In January, JP Rangaswami named four dimensions of platforms at the DGREE 2010 Summit.

  1. Purpose. Whether an airport, the stock exchange, or Facebook, platforms maintain a clear purpose that attracts people with an interest in that purpose.
  2. Standards. Because a platform brings people together, it employs  standards so that activities performed by the crowd work better for everyone. In an airport, we all have to pass through security with our  appropriately-sized carry-on bags. In a social network, we share  information about ourselves in order to access people and information important to us.
  3. Participation of different kinds of entities (with different business models). A platform enables a range of activities in which different  kinds of organizations and entities participate. A conference is a kind  of platform, for example, where some people attend as individuals, while  others attend on behalf of firms - probably paying different rates based on when they registered, whether they are sponsoring, or what they  plan to do during the conference.
  4. Action enabled by but independent of platform itself. Social networking  platforms that encourage community-level action demonstrate the power of this kind of leverage everyday.

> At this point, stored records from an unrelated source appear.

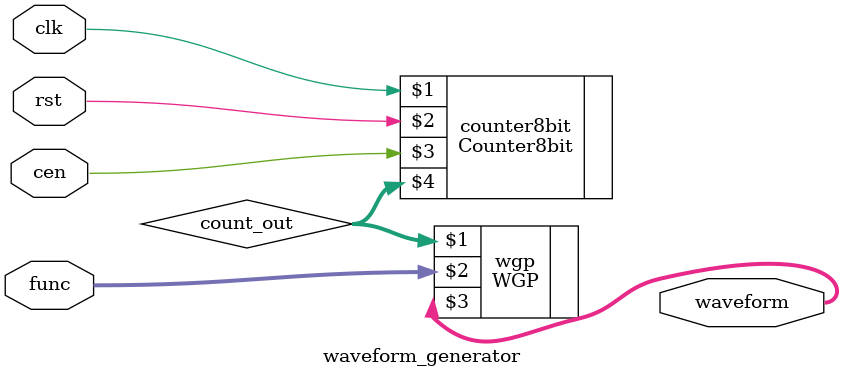
<source format=v>
`timescale 1ns/1ns
module waveform_generator(
    input clk, rst, cen, input [1:0] func,
    output[7:0] waveform);

    wire [7:0] count_out;
    Counter8bit counter8bit(clk, rst, cen, count_out);
    WGP wgp(count_out, func, waveform);

endmodule

</source>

At its core, a platform is a foundation upon which we build or do other things. It's an enabling system for people to not only interact with their governments, and participate in the delivery of government services, but to actually "[reconstitute] what is a government."

Increasingly, platforms connect people (from across agencies, sectors, and geographies who might not otherwise meet), data (from anywhere or anything), services (that help people share, learn, act and measure, collaboratively), and possibility.

And that makes platform a perfect (if evolving) metaphor for the kind of foundation we need to tackle our most critical challenges and find ways to realize sustainable prosperity in communities all over the world.